The DEA countered that none of the evidence was valid since it did not meet the standard of FDA new drug application trials. The DEA cited a five-year old DHHS paper claiming that marijuana did not have medical use. While referencing innumerable studies showing potential health risks of marijuana, it failed to reference any of the hundreds of studies showing medical efficacy of marijuana on the grounds that they did not meet the standard of well-controlled, large-scale, double blind FDA approval trials. However, none of the negative evidence cited by the government met that standard, either.
The DEA failed to mention that it has deliberately obstructed FDA trials from taking place by denying the approval of a research-grade marijuana growing facility at the University of Massachusetts, contrary to the recommendation of its own administrative law judge.
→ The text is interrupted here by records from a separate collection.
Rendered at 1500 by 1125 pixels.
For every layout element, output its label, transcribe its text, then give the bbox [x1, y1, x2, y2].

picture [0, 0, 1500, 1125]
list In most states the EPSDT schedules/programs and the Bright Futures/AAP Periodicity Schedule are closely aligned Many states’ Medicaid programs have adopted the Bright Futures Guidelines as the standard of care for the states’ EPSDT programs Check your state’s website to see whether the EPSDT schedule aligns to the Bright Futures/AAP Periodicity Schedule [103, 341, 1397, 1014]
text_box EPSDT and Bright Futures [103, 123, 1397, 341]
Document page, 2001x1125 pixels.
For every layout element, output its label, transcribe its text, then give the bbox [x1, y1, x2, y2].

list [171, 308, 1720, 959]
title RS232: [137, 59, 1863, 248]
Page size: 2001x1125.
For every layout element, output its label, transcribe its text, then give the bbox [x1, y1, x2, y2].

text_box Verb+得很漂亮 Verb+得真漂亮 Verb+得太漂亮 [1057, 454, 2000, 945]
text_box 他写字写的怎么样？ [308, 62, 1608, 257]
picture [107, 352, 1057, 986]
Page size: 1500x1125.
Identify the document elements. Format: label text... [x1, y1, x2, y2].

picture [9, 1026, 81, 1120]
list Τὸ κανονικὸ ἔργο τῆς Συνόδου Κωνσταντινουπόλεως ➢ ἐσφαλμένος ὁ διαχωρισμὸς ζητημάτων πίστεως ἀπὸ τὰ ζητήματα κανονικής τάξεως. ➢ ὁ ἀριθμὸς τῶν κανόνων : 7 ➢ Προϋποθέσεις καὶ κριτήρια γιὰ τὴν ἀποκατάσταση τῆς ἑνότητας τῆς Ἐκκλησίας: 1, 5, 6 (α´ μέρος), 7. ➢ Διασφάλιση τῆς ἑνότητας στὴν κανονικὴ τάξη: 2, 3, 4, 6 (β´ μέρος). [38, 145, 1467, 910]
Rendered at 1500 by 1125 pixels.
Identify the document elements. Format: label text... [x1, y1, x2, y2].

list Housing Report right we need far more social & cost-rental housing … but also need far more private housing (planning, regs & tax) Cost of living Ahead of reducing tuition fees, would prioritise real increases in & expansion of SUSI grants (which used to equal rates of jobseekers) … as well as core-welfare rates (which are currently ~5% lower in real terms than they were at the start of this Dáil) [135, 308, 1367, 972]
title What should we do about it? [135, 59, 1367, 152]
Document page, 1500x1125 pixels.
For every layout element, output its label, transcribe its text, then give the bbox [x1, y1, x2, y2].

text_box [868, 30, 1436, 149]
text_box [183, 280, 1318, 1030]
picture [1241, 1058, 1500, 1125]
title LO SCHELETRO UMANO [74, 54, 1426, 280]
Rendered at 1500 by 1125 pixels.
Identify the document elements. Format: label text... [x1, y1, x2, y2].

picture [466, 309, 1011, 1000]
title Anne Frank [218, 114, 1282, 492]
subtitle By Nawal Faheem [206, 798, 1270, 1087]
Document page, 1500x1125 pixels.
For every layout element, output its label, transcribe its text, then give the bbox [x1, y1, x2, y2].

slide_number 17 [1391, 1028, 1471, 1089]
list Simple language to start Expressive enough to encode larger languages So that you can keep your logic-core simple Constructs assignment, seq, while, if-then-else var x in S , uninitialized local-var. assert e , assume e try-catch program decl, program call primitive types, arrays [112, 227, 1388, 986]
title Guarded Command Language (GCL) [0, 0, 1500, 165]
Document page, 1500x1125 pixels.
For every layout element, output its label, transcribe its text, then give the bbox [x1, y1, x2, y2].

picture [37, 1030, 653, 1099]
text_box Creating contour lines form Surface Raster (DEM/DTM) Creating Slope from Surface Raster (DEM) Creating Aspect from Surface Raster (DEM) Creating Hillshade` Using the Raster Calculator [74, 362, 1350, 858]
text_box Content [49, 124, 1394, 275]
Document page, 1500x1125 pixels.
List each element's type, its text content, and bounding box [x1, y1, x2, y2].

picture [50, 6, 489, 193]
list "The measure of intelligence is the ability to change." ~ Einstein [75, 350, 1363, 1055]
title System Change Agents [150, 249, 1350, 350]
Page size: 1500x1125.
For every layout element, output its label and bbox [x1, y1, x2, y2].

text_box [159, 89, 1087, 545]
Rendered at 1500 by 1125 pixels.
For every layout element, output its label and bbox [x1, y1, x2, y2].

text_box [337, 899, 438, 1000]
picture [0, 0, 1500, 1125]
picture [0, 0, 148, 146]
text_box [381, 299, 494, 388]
The only existing legal source of marijuana for U.S. researchers is the National Institute on Drug Abuse, which has stated that it will not pursue FDA studies of the drug for medical use.
"The government has created a Catch-22 situation, in which the DEA is free to ignore mounting scientific evidence and the experience of countless physicians and users who have found medical marijuana effective in order to protect its bureaucratic position," said California NORML director Dale Gieringer, who helped author the re-scheduling petition."The government's response raises serious questions about its competence to manage Americans' health care. Surveys have shown that patients who use medical marijuana can dramatically reduce their use of other, more costly but less effective FDA-approved prescription drugs. Yet DEA drug bureaucrats are deliberately ignoring these facts so as to protect their bloated agency."